**Passage for review**
*** Block opens ***
No MP can change – or even talk about changing – Queensland’s abortion laws for the next four years.
As the Premier himself said, this has nothing to do with a woman’s right to choose.
Rather, as the Premier explained, the gag was in answer to Labor’s election ’scare campaign’ that a change was what the LNP secretly wanted.
“I said from Day One it was not part of our plan,” the Premier told parliament.
“I said there would be no changes.”
“Labor knew this and, despite that, the social media tsunami, the grubby phone calls continued unabated.”
As the Premier’s barely contained anger betrayed, this is not about abortion.
It’s politics.
The scare worked.
The first votes counted on election night are the ones cast that day and early counting showed Labor in with a chance so real that then-Premier Miles refused to concede.
This is attributed to doubts about the LNP and abortion raised late in the campaign when cross-bencher Robbie Katter pledged a private members’ bill changing the legislation.
Instead of ruling out any support for Katter’s bill, Crisafulli repeated a vague ‘not part of our plan’ response that he stuck to for days. He wasn’t helped when a recording emerged of a pro-life LNP candidate saying she supported a change but had to keep quiet until after the election.
People who left their vote to election day swung to Labor.
If not for the huge number of pre-poll votes Crisafulli might still be Opposition Leader.
The Premier knows that in any discussion about abortion, he loses.
So he has ended any discussion – including from his own loud and proud pro-life party room.
And that’s why his move has been described as everything from ‘highly unusual’ to ‘the death of democracy in Queensland.’
Even the most disengaged political observer would know that for democracy to function, politicians and the parliament should be free to raise any issue at any time.
To have a Premier decide what issues can or cannot be raised is both a slippery slope and the thin of the wedge.
Not even Joh was as brazen.
As Labor argues, parliament will be prevented from discussing any changes to regulation resulting from new medications for women.
And there is the fear that, having made this order, what other debates could be silenced?
The Borbidge/Sheldon Review into the LNP’s 2015 election loss nominated arrogance and hubris as reasons for the voters abandoning the party and its huge majority after just one term.
Having sacked and stacked parliamentary committees, interfered in the appointment of the State’s most senior judge, Estimates Hearings and the functions of the head off the Crime and Corruption Watchdog, the review also cited a lack of respect for the State’s institutions.
David Crisafulli, who was part of that government, has shown he is not above interfering in the most basic functions of the parliament and democracy.
In fact, he rushed to do it.
Just like cricket fans, Queensland voters have shown the spirit of the game is more important than the result.
The government expects child criminals to fear severe consequences.
The Premier would do well to consider them too.
*** Block closes ***
Retype the part of the opinion piece on Queensland's abortion laws that starts at the words "As the Premier himself" and ends after the words "LNP secretly wanted.". None of the items after this are needed.

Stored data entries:
*** Block opens ***
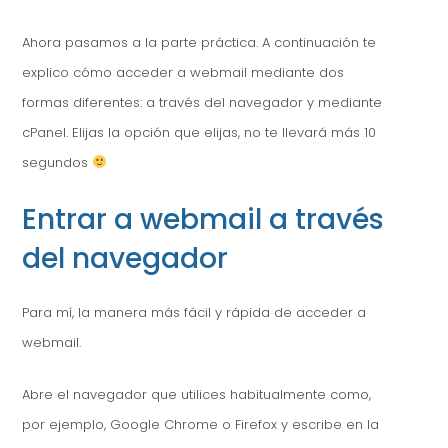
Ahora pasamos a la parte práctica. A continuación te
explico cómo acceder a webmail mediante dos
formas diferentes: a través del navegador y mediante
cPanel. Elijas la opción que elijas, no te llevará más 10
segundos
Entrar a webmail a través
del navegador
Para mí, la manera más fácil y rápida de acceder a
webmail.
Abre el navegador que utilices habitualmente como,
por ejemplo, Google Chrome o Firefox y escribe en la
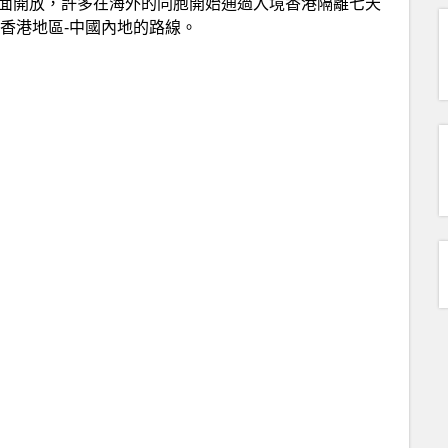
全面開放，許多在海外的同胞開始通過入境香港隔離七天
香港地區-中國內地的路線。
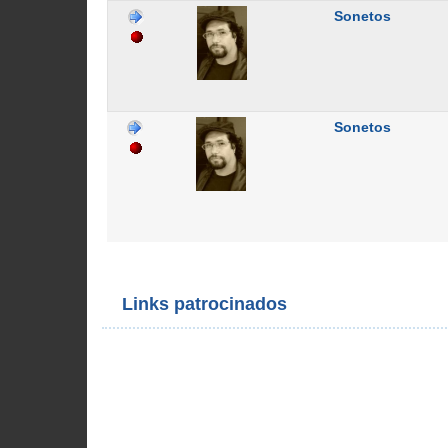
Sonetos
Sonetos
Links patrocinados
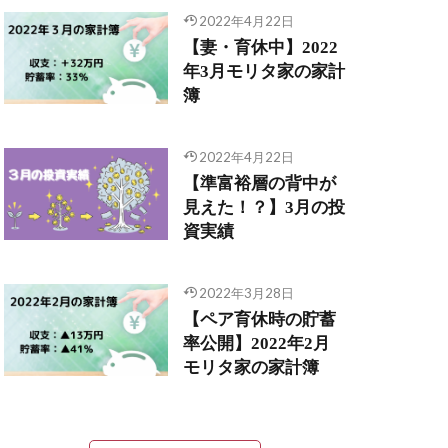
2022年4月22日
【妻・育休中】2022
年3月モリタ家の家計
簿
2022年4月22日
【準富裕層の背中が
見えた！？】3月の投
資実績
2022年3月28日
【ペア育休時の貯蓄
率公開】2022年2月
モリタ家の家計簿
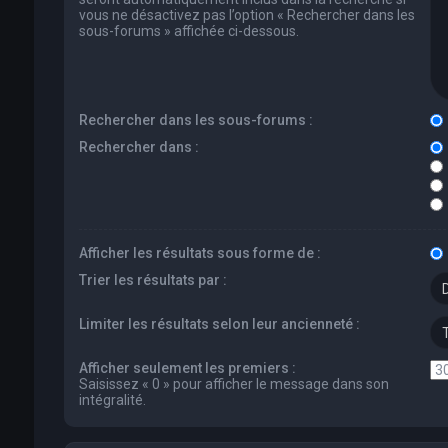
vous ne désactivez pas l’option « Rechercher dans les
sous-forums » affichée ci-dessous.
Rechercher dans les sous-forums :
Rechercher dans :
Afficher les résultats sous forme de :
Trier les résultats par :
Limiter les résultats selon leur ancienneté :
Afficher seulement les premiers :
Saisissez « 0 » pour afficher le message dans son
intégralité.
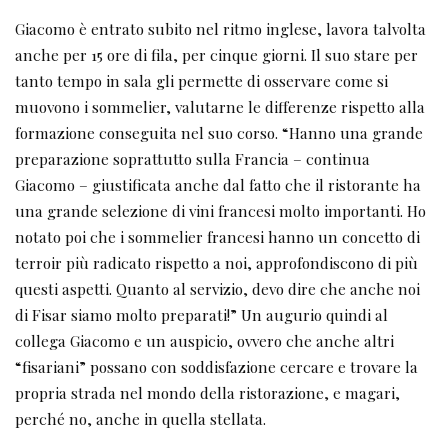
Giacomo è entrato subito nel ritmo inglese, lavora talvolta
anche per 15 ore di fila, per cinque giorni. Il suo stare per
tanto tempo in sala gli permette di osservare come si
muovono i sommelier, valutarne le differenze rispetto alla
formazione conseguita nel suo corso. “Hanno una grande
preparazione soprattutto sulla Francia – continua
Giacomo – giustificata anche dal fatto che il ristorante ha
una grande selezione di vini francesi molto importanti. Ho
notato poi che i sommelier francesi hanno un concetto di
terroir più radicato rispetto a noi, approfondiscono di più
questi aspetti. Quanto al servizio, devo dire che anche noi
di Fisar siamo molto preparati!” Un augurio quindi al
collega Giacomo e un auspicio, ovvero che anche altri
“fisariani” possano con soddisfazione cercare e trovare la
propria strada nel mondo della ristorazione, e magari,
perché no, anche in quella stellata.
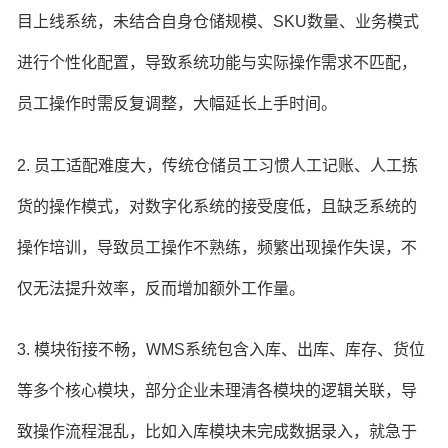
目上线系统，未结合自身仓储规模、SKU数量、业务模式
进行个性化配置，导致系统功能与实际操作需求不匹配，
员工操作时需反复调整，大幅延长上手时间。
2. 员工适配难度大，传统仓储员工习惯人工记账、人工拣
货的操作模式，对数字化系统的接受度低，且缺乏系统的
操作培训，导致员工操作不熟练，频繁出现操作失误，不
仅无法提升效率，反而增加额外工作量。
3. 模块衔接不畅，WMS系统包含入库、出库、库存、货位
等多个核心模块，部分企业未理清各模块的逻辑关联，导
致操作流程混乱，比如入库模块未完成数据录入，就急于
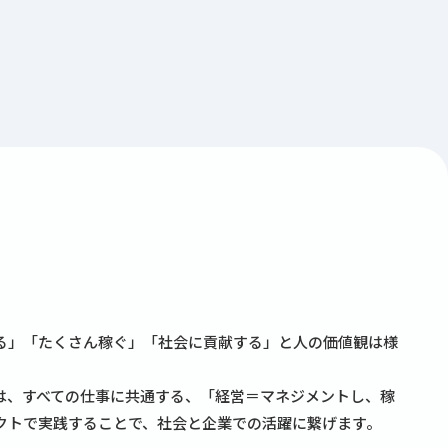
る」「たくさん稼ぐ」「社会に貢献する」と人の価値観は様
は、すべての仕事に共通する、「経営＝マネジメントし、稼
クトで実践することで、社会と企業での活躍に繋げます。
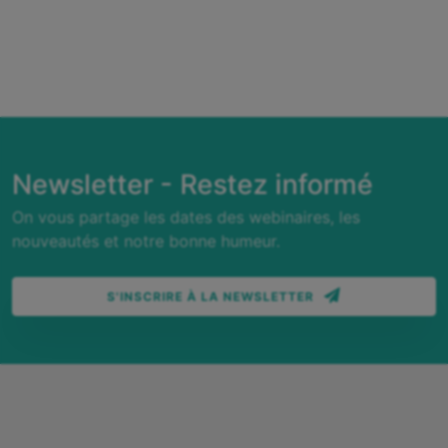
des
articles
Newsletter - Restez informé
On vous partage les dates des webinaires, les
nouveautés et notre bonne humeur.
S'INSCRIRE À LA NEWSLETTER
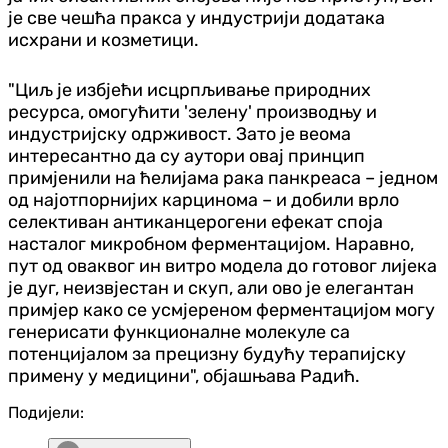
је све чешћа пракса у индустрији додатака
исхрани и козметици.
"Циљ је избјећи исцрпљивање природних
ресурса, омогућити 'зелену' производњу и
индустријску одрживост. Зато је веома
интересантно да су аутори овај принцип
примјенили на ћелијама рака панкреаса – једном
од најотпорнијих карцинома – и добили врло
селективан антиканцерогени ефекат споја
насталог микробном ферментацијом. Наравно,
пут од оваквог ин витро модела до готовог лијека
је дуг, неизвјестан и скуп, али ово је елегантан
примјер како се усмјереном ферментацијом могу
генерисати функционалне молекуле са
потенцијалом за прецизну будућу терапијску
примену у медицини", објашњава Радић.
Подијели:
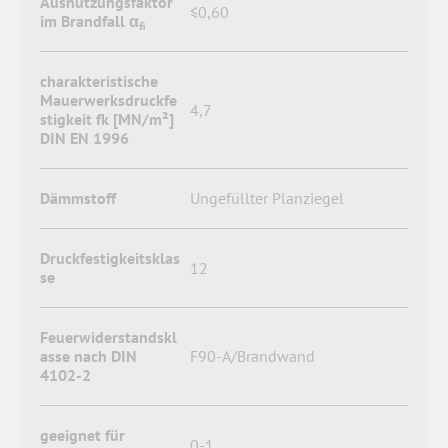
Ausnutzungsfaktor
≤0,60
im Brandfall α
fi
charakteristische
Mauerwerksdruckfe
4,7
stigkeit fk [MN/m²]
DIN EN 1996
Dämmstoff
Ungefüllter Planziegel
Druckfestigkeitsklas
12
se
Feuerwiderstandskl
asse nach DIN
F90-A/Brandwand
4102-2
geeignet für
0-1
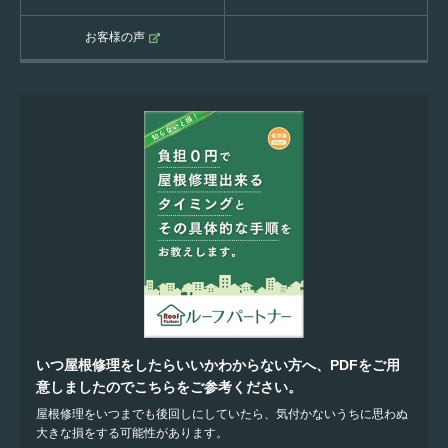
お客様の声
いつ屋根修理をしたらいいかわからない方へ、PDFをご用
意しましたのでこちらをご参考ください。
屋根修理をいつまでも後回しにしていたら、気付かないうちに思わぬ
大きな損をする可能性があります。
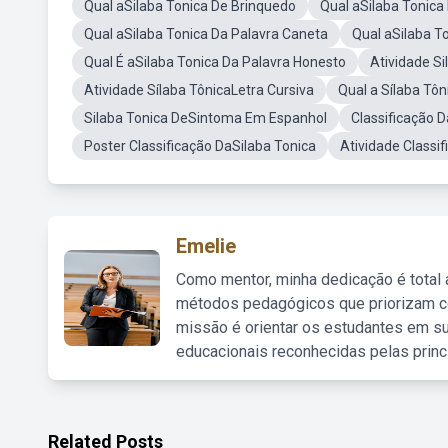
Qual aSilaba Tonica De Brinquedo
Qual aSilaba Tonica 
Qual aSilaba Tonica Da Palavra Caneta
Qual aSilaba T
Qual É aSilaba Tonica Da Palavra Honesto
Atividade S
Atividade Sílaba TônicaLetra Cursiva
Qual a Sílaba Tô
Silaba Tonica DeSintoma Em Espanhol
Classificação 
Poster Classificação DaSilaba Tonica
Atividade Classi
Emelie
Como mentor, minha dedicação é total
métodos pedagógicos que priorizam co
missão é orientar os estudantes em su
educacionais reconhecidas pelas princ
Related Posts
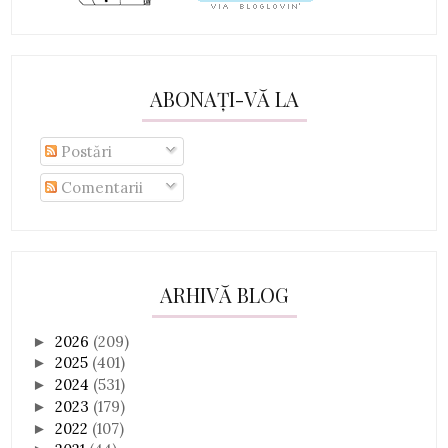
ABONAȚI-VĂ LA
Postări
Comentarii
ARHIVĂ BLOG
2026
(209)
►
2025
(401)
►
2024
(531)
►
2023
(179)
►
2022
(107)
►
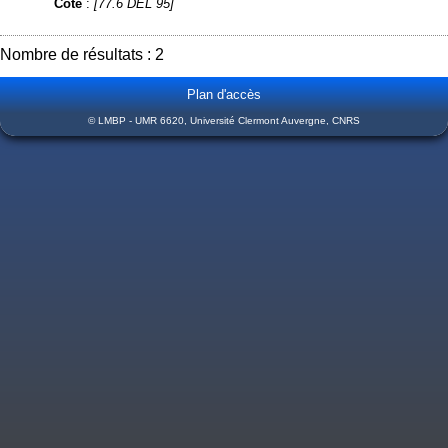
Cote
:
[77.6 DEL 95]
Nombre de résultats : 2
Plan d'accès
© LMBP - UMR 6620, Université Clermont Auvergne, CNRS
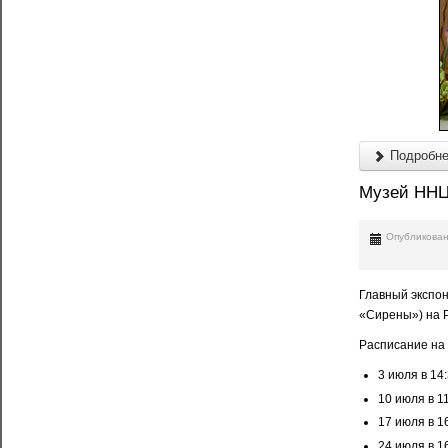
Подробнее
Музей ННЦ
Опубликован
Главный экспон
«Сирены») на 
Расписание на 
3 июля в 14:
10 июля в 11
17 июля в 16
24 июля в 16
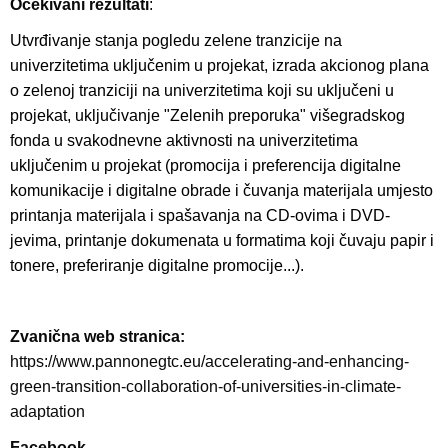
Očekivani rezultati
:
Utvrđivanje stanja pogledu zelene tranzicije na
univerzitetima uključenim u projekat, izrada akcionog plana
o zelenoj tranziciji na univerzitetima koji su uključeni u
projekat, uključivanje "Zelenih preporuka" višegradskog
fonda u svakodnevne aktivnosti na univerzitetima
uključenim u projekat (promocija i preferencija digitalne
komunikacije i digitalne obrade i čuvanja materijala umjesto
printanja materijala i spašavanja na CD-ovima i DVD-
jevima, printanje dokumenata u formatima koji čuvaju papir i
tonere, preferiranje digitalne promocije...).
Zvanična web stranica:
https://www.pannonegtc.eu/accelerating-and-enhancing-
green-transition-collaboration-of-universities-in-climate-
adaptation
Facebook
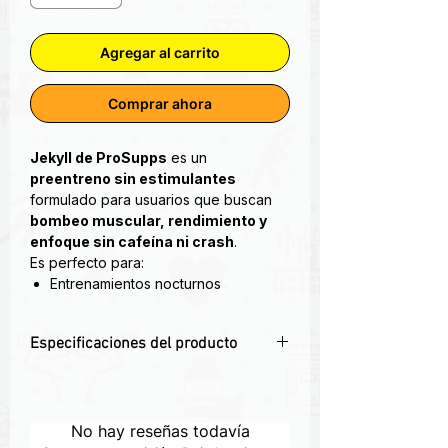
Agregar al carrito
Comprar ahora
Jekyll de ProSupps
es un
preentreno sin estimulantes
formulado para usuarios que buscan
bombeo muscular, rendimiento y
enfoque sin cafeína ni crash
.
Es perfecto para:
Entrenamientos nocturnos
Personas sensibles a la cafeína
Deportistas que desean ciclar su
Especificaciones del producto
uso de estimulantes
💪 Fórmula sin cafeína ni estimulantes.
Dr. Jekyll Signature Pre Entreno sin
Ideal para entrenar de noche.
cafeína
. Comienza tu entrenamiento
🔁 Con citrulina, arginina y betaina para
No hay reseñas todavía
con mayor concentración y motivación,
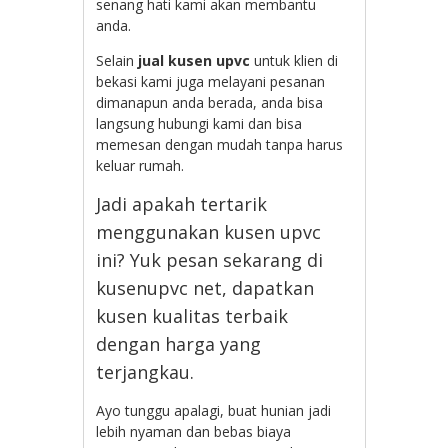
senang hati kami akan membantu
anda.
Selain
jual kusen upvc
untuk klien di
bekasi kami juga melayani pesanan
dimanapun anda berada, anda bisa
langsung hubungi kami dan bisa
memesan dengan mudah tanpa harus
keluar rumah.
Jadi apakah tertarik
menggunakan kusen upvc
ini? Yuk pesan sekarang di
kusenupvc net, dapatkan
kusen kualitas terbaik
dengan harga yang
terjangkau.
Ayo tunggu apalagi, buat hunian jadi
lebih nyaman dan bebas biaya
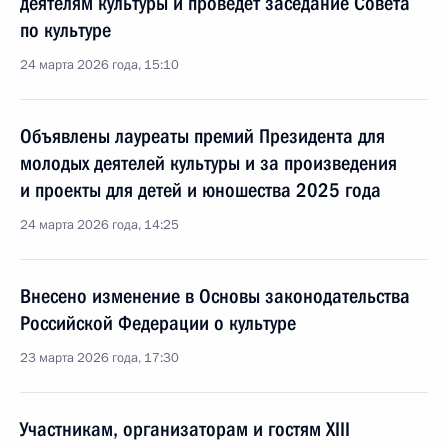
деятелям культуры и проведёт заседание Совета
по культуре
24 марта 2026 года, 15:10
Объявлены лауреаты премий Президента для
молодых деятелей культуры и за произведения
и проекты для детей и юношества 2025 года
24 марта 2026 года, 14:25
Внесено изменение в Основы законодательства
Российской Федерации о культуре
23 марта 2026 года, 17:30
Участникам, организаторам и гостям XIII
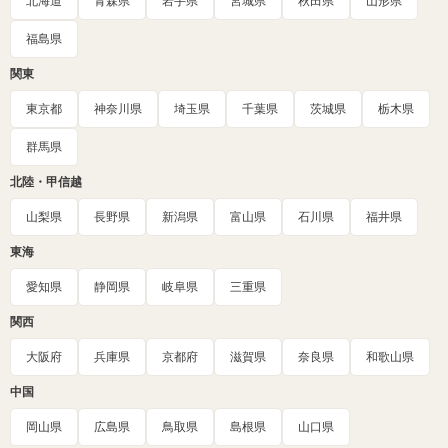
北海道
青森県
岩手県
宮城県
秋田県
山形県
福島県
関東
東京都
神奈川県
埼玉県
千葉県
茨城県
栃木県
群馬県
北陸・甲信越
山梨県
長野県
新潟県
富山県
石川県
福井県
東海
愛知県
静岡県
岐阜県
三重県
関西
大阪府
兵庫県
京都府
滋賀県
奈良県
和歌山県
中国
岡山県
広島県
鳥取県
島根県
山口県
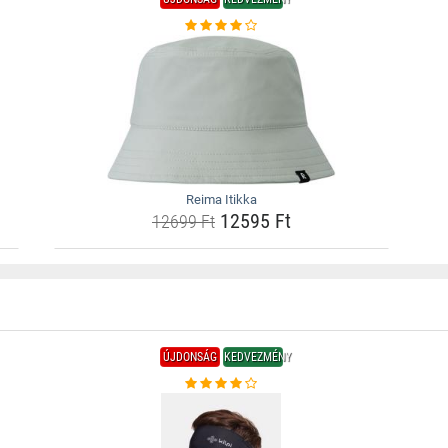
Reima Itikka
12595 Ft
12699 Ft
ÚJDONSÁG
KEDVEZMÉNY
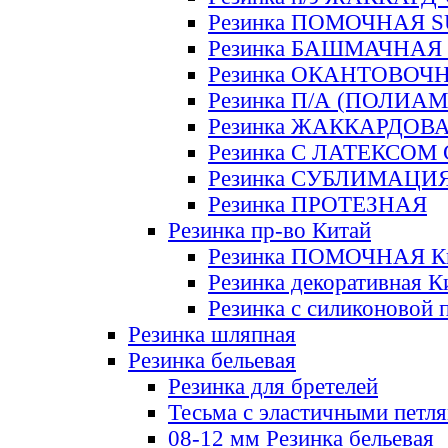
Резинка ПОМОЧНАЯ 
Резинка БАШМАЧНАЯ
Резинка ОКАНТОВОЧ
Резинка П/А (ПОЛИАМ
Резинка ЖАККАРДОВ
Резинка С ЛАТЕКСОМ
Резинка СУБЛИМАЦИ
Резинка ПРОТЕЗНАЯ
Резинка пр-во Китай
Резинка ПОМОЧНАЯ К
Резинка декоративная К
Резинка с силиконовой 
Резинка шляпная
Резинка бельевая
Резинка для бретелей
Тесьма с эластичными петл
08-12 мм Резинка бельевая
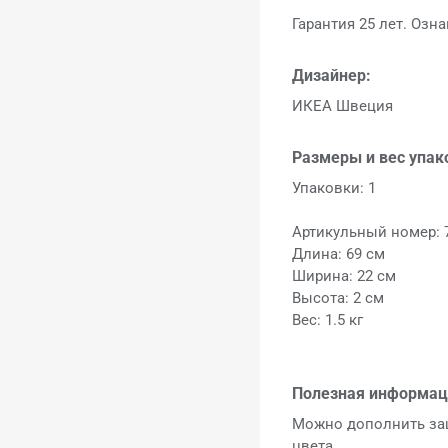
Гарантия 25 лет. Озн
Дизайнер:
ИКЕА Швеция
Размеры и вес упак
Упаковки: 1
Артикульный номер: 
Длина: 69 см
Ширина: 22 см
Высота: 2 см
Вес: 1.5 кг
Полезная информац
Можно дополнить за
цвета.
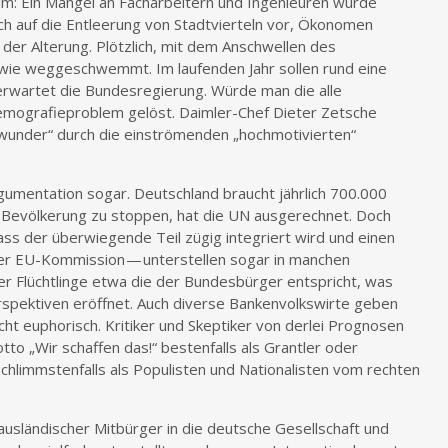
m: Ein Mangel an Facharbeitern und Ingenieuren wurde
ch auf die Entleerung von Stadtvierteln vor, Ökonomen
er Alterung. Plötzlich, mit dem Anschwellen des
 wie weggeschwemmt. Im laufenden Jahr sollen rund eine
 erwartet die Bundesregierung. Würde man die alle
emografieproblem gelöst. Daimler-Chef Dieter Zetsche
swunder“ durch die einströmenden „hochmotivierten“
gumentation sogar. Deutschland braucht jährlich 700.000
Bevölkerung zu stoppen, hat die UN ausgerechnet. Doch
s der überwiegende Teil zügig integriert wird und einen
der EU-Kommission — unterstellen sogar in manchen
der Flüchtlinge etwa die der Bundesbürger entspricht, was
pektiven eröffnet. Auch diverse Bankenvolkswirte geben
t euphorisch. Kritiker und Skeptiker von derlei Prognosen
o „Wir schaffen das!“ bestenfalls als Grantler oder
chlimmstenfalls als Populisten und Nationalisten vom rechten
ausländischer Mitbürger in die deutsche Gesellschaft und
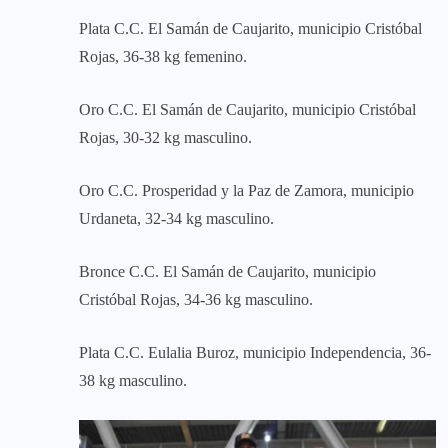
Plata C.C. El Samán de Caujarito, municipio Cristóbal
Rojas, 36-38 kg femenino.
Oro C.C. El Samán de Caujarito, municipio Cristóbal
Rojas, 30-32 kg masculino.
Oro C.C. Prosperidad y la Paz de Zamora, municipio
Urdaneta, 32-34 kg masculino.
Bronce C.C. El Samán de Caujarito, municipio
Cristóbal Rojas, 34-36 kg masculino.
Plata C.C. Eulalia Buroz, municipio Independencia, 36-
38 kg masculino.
*** Block closes ***
**Exercise solution**
As the Premier himself said, this has nothing to do with a woman’s right to choose.
Rather, as the Premier explained, the gag was in answer to Labor’s election ’scare campaign’ that a change was what the LNP secretly wanted.